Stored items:
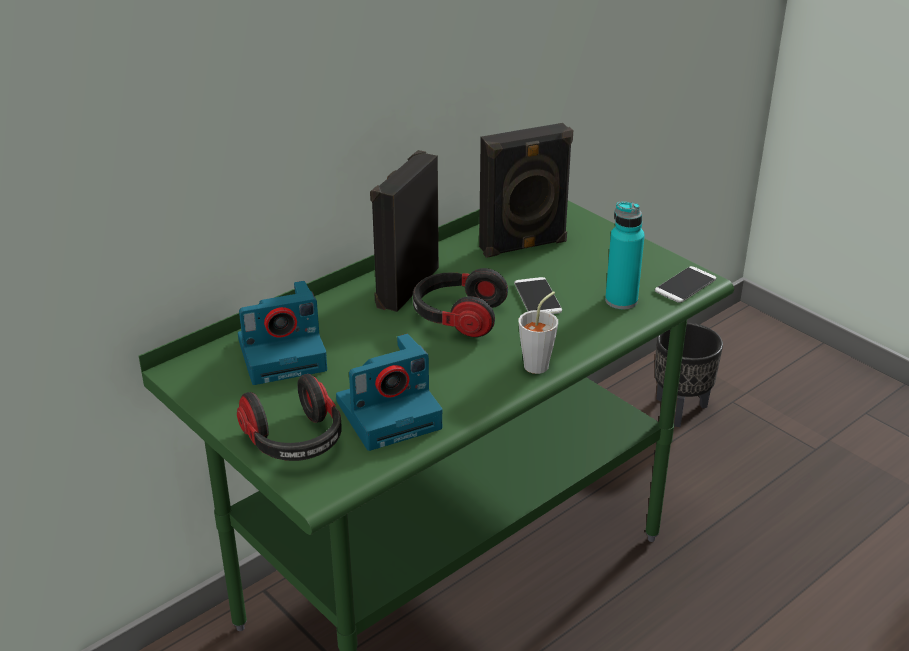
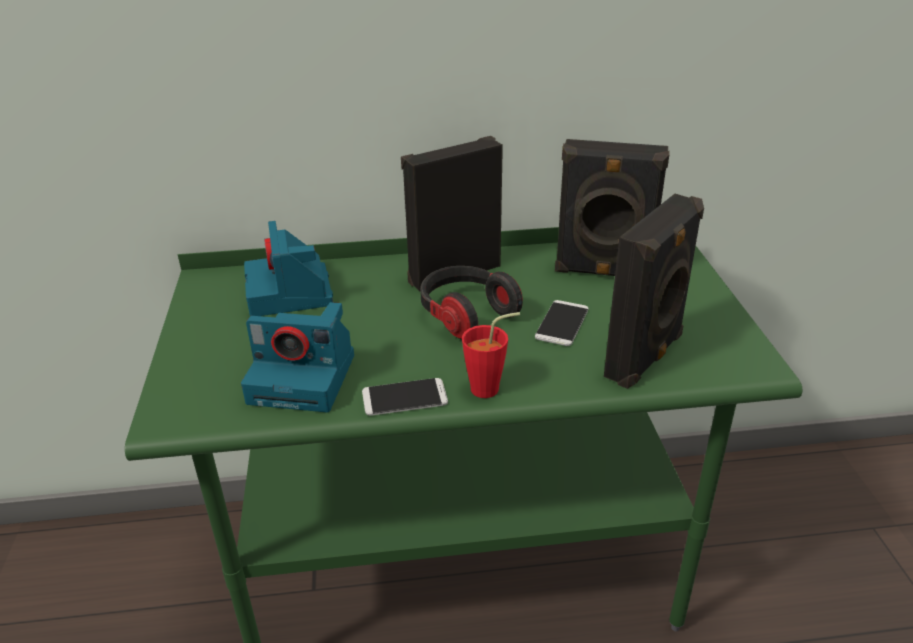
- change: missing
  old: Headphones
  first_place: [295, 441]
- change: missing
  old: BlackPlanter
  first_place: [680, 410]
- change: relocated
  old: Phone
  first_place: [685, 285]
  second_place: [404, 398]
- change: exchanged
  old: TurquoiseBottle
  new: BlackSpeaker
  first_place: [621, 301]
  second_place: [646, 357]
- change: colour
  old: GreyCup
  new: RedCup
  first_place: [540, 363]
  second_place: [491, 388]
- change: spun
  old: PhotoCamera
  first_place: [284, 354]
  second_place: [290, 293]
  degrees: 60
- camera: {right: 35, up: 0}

◆ Exercise requirements: Copy here each line of the preceding records with "change" in it.

◆ Response to this task:
- change: missing
- change: missing
- change: relocated
- change: exchanged
- change: colour
- change: spun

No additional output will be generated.